Segment Start: RAW DATA

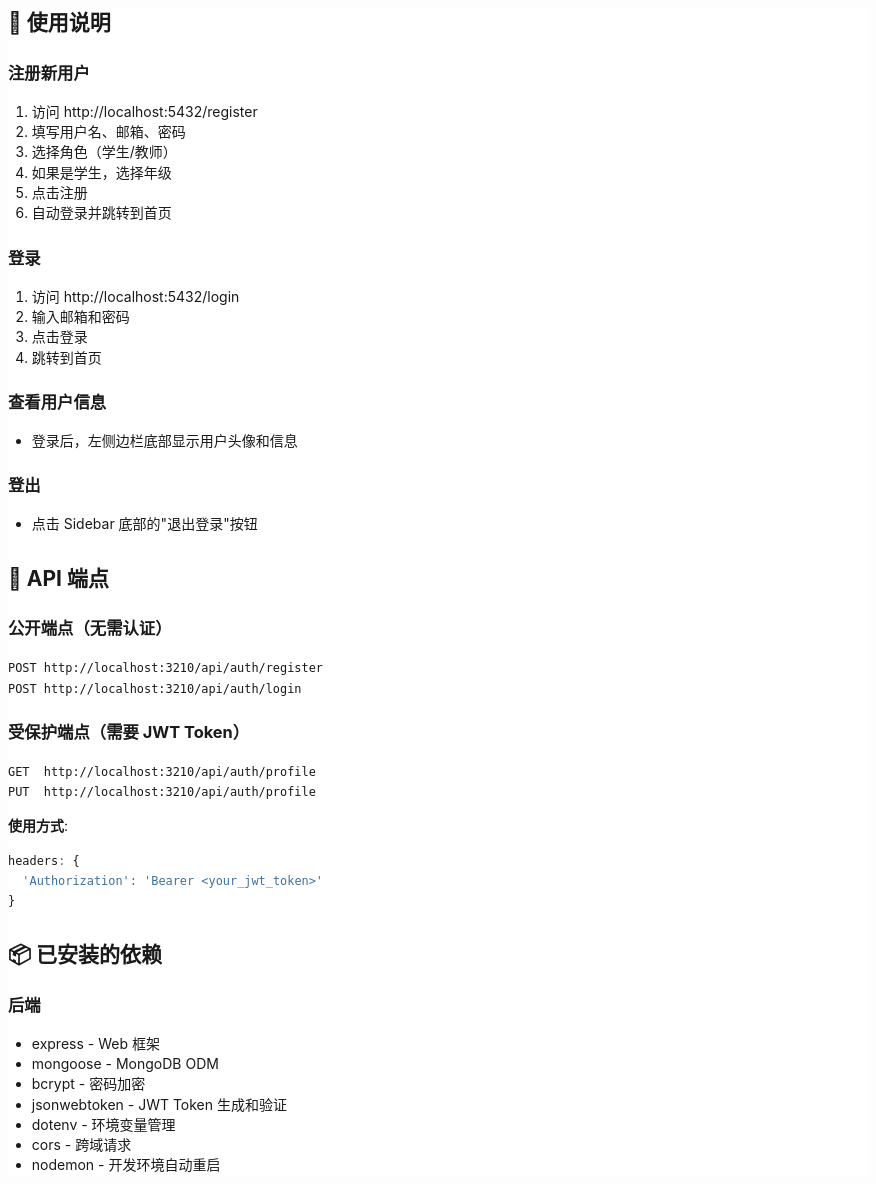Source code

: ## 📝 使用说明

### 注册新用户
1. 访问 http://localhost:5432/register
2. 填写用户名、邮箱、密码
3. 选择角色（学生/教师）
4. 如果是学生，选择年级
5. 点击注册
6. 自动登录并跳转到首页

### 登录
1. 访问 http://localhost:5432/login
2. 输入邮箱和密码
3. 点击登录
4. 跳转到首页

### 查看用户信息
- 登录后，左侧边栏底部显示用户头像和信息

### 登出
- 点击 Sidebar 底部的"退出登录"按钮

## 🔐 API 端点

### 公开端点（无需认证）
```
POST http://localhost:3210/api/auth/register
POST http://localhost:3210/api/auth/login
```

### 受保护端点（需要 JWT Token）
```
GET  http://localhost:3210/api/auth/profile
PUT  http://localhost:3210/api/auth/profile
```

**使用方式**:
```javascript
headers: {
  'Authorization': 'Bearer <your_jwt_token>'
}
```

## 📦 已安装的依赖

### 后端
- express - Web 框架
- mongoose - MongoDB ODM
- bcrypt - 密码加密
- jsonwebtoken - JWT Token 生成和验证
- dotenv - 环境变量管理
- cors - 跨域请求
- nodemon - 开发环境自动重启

Segment End: RAW DATA

▶ [WHAT THE EXERCISE ASKS]
The lines to copy run from the one containing "- 登录后，左侧边栏底部显示用户头像和信息" through the last line above. Copy them exactly and include nothing else.

▶ [PROBLEM SOLUTION]
- 登录后，左侧边栏底部显示用户头像和信息

### 登出
- 点击 Sidebar 底部的"退出登录"按钮

## 🔐 API 端点

### 公开端点（无需认证）
```
POST http://localhost:3210/api/auth/register
POST http://localhost:3210/api/auth/login
```

### 受保护端点（需要 JWT Token）
```
GET  http://localhost:3210/api/auth/profile
PUT  http://localhost:3210/api/auth/profile
```

**使用方式**:
```javascript
headers: {
  'Authorization': 'Bearer <your_jwt_token>'
}
```

## 📦 已安装的依赖

### 后端
- express - Web 框架
- mongoose - MongoDB ODM
- bcrypt - 密码加密
- jsonwebtoken - JWT Token 生成和验证
- dotenv - 环境变量管理
- cors - 跨域请求
- nodemon - 开发环境自动重启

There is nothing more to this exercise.